__Work instructions__. What you give back must match the data character for character.

__Records from a data collection__.
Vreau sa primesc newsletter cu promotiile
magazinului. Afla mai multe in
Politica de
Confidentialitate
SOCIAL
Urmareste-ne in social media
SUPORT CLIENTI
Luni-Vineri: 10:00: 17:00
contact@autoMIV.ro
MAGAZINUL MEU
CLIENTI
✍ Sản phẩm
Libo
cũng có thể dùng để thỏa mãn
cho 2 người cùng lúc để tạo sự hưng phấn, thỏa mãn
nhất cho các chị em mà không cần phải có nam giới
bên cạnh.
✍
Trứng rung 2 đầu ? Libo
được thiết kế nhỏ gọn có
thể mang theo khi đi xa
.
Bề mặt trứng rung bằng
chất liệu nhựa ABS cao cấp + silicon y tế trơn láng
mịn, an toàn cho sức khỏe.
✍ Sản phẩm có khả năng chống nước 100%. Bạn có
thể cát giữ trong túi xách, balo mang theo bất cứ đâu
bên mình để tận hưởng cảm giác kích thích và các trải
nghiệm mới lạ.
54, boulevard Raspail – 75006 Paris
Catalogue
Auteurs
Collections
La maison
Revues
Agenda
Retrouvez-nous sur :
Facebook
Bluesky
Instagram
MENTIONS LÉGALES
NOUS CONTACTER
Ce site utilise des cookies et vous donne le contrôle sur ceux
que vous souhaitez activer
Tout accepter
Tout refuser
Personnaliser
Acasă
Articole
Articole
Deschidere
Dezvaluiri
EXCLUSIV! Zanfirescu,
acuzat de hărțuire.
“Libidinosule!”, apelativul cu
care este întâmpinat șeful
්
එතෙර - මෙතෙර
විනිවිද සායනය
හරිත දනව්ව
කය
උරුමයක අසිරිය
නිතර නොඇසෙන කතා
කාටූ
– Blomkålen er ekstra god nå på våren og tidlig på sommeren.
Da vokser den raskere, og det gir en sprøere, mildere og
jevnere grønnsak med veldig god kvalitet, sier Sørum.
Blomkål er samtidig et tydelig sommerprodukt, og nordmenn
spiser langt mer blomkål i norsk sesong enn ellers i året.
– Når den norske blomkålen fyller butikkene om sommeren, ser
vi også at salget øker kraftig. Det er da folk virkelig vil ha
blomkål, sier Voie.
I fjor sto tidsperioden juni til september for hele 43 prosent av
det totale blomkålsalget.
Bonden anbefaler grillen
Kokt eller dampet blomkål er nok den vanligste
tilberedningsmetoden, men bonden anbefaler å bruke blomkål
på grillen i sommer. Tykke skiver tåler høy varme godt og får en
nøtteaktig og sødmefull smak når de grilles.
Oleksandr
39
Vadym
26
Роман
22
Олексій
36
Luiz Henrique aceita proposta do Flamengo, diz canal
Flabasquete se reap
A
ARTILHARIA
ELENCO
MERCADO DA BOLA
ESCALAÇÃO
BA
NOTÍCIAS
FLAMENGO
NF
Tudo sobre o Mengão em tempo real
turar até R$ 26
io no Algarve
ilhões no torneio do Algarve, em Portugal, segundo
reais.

__The answer__.
Vreau sa primesc newsletter cu promotiile
magazinului. Afla mai multe in
Politica de
Confidentialitate
SOCIAL
Urmareste-ne in social media
SUPORT CLIENTI
Luni-Vineri: 10:00: 17:00
contact@autoMIV.ro
MAGAZINUL MEU
CLIENTI
✍ Sản phẩm
Libo
cũng có thể dùng để thỏa mãn
cho 2 người cùng lúc để tạo sự hưng phấn, thỏa mãn
nhất cho các chị em mà không cần phải có nam giới
bên cạnh.
✍
Trứng rung 2 đầu ? Libo
được thiết kế nhỏ gọn có
thể mang theo khi đi xa
.
Bề mặt trứng rung bằng
chất liệu nhựa ABS cao cấp + silicon y tế trơn láng
mịn, an toàn cho sức khỏe.
✍ Sản phẩm có khả năng chống nước 100%. Bạn có
thể cát giữ trong túi xách, balo mang theo bất cứ đâu
bên mình để tận hưởng cảm giác kích thích và các trải
nghiệm mới lạ.
54, boulevard Raspail – 75006 Paris
Catalogue
Auteurs
Collections
La maison
Revues
Agenda
Retrouvez-nous sur :
Facebook
Bluesky
Instagram
MENTIONS LÉGALES
NOUS CONTACTER
Ce site utilise des cookies et vous donne le contrôle sur ceux
que vous souhaitez activer
Tout accepter
Tout refuser
Personnaliser
Acasă
Articole
Articole
Deschidere
Dezvaluiri
EXCLUSIV! Zanfirescu,
acuzat de hărțuire.
“Libidinosule!”, apelativul cu
care este întâmpinat șeful
්
එතෙර - මෙතෙර
විනිවිද සායනය
හරිත දනව්ව
කය
උරුමයක අසිරිය
නිතර නොඇසෙන කතා
කාටූ
– Blomkålen er ekstra god nå på våren og tidlig på sommeren.
Da vokser den raskere, og det gir en sprøere, mildere og
jevnere grønnsak med veldig god kvalitet, sier Sørum.
Blomkål er samtidig et tydelig sommerprodukt, og nordmenn
spiser langt mer blomkål i norsk sesong enn ellers i året.
– Når den norske blomkålen fyller butikkene om sommeren, ser
vi også at salget øker kraftig. Det er da folk virkelig vil ha
blomkål, sier Voie.
I fjor sto tidsperioden juni til september for hele 43 prosent av
det totale blomkålsalget.
Bonden anbefaler grillen
Kokt eller dampet blomkål er nok den vanligste
tilberedningsmetoden, men bonden anbefaler å bruke blomkål
på grillen i sommer. Tykke skiver tåler høy varme godt og får en
nøtteaktig og sødmefull smak når de grilles.
Oleksandr
39
Vadym
26
Роман
22
Олексій
36
Luiz Henrique aceita proposta do Flamengo, diz canal
Flabasquete se reap
A
ARTILHARIA
ELENCO
MERCADO DA BOLA
ESCALAÇÃO
BA
NOTÍCIAS
FLAMENGO
NF
Tudo sobre o Mengão em tempo real
turar até R$ 26
io no Algarve
ilhões no torneio do Algarve, em Portugal, segundo
reais.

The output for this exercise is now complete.